The movie icon plays Walt Kowalski, a recently widowed Korean War vet who finds himself with little to do but sit on his front porch drinking beer and scowling at the neighbors. After forty years at Ford his job is gone, his friends are mostly dead and the ones who are still alive moved out away years ago, replaced by the Asian immigrants who now live on either side of him. He’s a piece of work. Racist, crotchety and blunt he’s unloved by all including his yuppie son. His life takes an unexpected left turn when he comes to the rescue of a young Asian boy (Bee Vang) who is being harassed by gang members.
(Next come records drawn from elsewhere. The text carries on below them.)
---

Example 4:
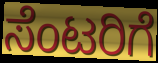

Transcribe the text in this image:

ಸೆಂಟರಿಗೆ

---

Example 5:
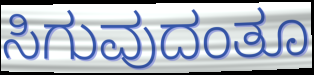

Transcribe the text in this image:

ಸಿಗುವುದಂತೂ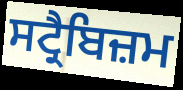
ਸਟ੍ਰੈਬਿਜ਼ਮ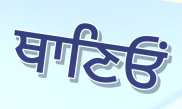
ਥਾਣਿਓਂ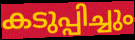
കടുപ്പിച്ചുംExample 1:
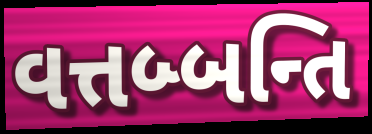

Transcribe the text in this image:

વત્તબ્બન્તિ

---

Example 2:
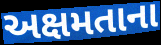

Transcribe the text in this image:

અક્ષમતાના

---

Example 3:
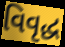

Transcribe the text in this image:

વિવૃદ્ધ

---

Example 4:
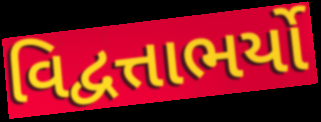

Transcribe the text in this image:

વિદ્વત્તાભર્યો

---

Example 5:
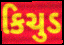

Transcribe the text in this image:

કિચુડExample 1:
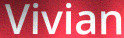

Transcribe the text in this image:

Vivian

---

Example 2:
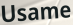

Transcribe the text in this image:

Usame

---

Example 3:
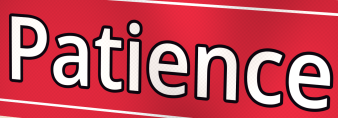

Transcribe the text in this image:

Patience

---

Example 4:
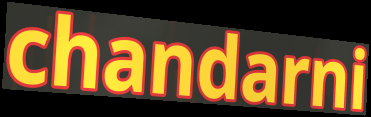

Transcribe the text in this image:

chandarni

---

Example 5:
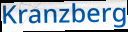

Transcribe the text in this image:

Kranzberg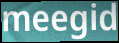
meegidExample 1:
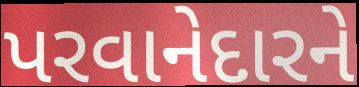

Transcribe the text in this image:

પરવાનેદારને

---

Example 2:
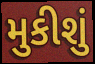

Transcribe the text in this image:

મુકીશું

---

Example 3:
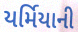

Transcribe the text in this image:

યર્મિયાની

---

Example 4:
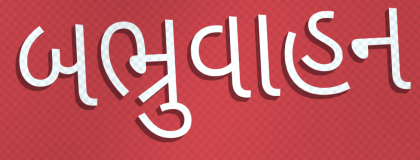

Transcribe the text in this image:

બભ્રુવાહન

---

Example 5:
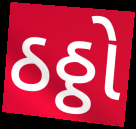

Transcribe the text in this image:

ઠઠ્ઠો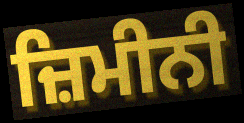
ਜ਼ਿਮੀਨੀ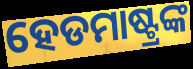
ହେଡମାଷ୍ଟ୍ରଙ୍କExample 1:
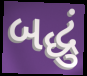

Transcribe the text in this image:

બદ્ધું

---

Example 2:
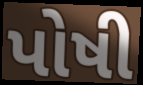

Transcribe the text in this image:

પોષી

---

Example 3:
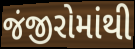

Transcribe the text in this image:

જંજીરોમાંથી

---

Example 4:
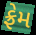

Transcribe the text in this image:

ફ્રેમ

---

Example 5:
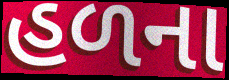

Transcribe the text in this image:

હળનાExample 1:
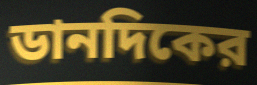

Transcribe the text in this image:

ডানদিকের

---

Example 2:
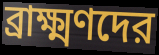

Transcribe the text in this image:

ব্রাক্ষ্মণদের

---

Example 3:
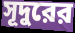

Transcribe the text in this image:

সূদুরের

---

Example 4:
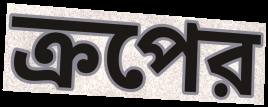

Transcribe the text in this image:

ক্রপের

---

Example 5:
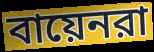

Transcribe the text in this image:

বায়েনরাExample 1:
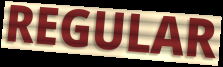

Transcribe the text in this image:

REGULAR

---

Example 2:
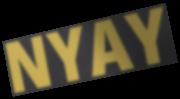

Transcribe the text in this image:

NYAY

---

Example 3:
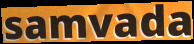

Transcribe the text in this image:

samvada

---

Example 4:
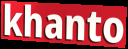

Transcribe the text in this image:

khanto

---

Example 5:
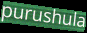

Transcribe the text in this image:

purushula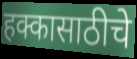
हक्कासाठीचे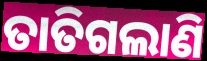
ତାତିଗଲାଣି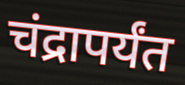
चंद्रापर्यंत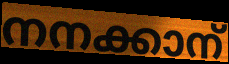
നനക്കാന്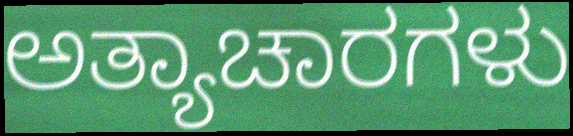
ಅತ್ಯಾಚಾರಗಳುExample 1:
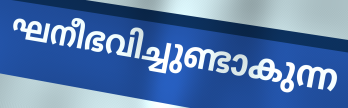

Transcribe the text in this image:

ഘനീഭവിച്ചുണ്ടാകുന്ന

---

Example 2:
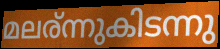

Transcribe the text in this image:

മലര്ന്നുകിടന്നു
After a slow start Gran Torino picks up some speed as Walter’s preconceptions of his neighbors begins to change, but unlike other grumpy old man movies Walter never entirely drops his racist bullying. It’s the opposite of politically correct and will likely offend many viewers, but as a director and actor Clint has the courage to stay true to his character. I just wish the character was a bit more interesting.
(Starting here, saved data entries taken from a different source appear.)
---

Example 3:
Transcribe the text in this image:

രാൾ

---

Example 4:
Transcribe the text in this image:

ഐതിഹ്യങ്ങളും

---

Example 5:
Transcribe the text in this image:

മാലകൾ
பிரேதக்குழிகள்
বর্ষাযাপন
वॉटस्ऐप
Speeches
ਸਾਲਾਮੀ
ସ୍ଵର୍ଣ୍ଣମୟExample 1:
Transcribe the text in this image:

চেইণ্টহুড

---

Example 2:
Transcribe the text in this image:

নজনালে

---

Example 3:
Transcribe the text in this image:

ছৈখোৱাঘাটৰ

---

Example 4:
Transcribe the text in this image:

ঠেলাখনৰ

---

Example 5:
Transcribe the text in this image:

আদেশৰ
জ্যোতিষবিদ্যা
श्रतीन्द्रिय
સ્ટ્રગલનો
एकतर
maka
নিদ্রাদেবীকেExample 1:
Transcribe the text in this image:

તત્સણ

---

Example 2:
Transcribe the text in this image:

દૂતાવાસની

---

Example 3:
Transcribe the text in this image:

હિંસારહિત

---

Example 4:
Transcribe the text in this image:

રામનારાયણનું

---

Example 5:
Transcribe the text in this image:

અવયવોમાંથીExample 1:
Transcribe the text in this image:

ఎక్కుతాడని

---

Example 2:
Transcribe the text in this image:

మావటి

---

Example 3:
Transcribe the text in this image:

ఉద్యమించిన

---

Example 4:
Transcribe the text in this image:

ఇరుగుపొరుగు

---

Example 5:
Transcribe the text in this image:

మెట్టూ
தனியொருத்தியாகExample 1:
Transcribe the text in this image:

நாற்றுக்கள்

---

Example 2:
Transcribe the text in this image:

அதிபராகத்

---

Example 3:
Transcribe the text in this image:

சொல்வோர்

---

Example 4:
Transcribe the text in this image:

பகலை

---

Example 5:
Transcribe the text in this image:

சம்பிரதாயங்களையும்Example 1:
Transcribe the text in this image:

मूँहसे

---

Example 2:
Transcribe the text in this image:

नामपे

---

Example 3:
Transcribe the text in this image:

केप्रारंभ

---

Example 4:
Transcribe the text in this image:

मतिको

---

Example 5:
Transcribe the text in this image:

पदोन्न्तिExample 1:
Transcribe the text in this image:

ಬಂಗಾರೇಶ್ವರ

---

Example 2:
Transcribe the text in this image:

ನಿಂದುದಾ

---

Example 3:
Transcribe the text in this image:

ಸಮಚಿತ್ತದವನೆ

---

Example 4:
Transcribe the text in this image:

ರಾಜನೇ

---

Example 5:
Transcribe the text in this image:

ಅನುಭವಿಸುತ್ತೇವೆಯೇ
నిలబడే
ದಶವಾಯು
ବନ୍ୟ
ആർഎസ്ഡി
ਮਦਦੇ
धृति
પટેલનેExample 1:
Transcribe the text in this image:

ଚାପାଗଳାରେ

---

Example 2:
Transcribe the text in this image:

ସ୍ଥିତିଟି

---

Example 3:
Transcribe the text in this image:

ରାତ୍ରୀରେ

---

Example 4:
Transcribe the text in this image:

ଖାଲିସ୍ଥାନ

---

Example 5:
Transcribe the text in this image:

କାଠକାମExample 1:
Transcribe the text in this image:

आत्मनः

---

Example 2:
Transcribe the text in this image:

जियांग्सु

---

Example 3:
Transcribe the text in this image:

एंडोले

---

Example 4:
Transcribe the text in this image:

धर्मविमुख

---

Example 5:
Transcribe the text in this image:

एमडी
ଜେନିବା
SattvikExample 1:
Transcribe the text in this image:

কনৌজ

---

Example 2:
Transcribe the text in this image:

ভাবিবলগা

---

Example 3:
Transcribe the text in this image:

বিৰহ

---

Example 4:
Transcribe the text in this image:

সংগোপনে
Eastwood brings touches of several past characters to Walter. He’s part Insp. ‘Dirty’ Harry Callahan, part Frankie Million Dollar Baby Dunn and part Philo Any Which Way You Can Beddoe. In other words he’s tough but tender with a goofy edge that seems at odds with Walter’s hard external shell. The camera loves Eastwood, and even though he’s hammier than a MacDonald’s Pork & Cheese Toastie, he brings some life to a character that we’ve all seen before.

Gran Torino is an uneven film that slowly builds toward a predictable and not very convincing climax. Eastwood anchors the movie with a greatest hits kind of performance that lacks the subtlety of his recent work but will likely please long time Clint fans who’ll be happy to see him back in full-on scowl mode.